Gestational trophoblastic disease includes choriocarcinoma, a frankly malignant tumor, and hydatidiform mole (HM), which often leads to the development of persistent gestational trophoblastic neoplasia and requires chemotherapy. NANOG is an important transcription factor that is crucial for maintaining embryonic stem cell self-renewal and pluripotency. We postulated that NANOG is involved in the pathogenesis of gestational trophoblastic disease. In this study, significantly higher NANOG mRNA and protein expression levels, by quantitative PCR and immunoblotting, respectively, were demonstrated in HMs, particularly those that developed persistent disease, when compared with normal placentas. In addition, significantly increased nuclear NANOG immunoreactivity was found by immunohistochemistry in HMs (P < 0.001) and choriocarcinoma (P = 0.002). Higher NANOG expression levels were demonstrated in HMs that developed persistent disease, as compared with those that regressed (P = 0.025). Nuclear localization of NANOG was confirmed by confocal microscopy and immunoblotting in choriocarcinoma cell lines. There was a significant inverse correlation between NANOG immunoreactivity and apoptotic index assessed by M30 CytoDeath antibody (P = 0.012). After stable knockdown of NANOG in the choriocarcinoma cell line JEG-3 by an shRNA approach, increased apoptosis was observed in relation to with enhanced caspases and poly(ADP-ribose) polymerase activities. NANOG knockdown was also associated with decreased mobility and invasion of JEG-3 and down-regulation of matrix metalloproteases 2 and 9. These findings suggest that NANOG is involved in the pathogenesis and clinical progress of gestational trophoblastic disease, likely through its effect on apoptosis, cell migration, and invasion.

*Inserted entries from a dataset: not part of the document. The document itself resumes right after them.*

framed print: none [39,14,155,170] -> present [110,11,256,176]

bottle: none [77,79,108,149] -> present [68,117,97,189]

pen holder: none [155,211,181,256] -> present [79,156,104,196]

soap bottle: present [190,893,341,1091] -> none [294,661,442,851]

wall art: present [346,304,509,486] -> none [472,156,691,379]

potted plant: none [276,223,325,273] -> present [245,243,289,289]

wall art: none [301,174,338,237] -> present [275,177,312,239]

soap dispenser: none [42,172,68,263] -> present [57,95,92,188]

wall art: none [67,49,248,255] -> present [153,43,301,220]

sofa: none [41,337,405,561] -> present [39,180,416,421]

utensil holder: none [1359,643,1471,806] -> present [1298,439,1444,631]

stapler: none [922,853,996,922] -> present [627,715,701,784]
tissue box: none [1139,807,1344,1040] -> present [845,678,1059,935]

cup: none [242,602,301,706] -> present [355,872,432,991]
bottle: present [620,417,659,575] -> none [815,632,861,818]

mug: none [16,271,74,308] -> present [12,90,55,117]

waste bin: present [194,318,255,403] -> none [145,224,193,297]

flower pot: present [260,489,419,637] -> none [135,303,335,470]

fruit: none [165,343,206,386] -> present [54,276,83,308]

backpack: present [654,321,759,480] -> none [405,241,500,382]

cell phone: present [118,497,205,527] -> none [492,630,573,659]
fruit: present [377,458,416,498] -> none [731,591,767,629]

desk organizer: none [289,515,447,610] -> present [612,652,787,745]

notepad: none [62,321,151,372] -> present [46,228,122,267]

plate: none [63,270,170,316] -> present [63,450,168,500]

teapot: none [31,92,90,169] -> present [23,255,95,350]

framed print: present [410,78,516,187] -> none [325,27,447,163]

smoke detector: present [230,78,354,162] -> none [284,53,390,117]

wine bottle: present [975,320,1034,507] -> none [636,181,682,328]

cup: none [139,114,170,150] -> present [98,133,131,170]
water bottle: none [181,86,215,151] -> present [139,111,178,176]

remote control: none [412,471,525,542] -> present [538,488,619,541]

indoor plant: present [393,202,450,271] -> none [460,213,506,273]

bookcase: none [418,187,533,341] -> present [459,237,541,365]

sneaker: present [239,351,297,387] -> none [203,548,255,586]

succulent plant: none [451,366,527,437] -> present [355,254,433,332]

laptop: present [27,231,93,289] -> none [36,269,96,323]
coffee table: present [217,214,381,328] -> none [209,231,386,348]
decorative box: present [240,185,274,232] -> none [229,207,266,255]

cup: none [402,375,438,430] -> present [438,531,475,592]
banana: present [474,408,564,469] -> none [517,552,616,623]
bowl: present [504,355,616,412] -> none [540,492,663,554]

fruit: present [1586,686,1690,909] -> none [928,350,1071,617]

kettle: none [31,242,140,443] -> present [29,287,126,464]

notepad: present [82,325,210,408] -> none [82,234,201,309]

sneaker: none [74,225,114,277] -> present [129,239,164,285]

妊娠滋养细胞疾病包括绒癌(一种明显的恶性肿瘤)和葡萄胎(HM),葡萄胎常导致持续性妊娠滋养细胞肿瘤的发生,需要化疗。NANOG是一种重要的转录因子,对维持胚胎干细胞的自我更新和多能性至关重要。我们推测NANOG参与妊娠滋养细胞疾病的发病机制。在本研究中,通过定量PCR和免疫印迹分别显示,与正常胎盘相比,葡萄胎中NANOG mRNA和蛋白表达水平显著更高,尤其是那些发展为持续性疾病的葡萄胎。此外,通过免疫组化发现,葡萄胎(P < 0.001)和绒癌(P = 0.002)中核NANOG免疫反应性显著增加。与消退的葡萄胎相比,发展为持续性疾病的葡萄胎中NANOG表达水平更高(P = 0.025)。通过共聚焦显微镜和免疫印迹在绒癌细胞系中证实了NANOG的核定位。NANOG免疫反应性与通过M30 CytoDeath抗体评估的凋亡指数之间存在显著负相关(P = 0.012)。通过shRNA方法在绒癌细胞系JEG-3中稳定敲低NANOG后,观察到凋亡增加,同时半胱天冬酶和聚(ADP-核糖)聚合酶活性增强。NANOG敲低还与JEG-3的迁移和侵袭能力降低以及基质金属蛋白酶2和9的下调有关。这些发现表明,NANOG可能通过影响细胞凋亡、迁移和侵袭参与妊娠滋养细胞疾病的发病机制和临床进展。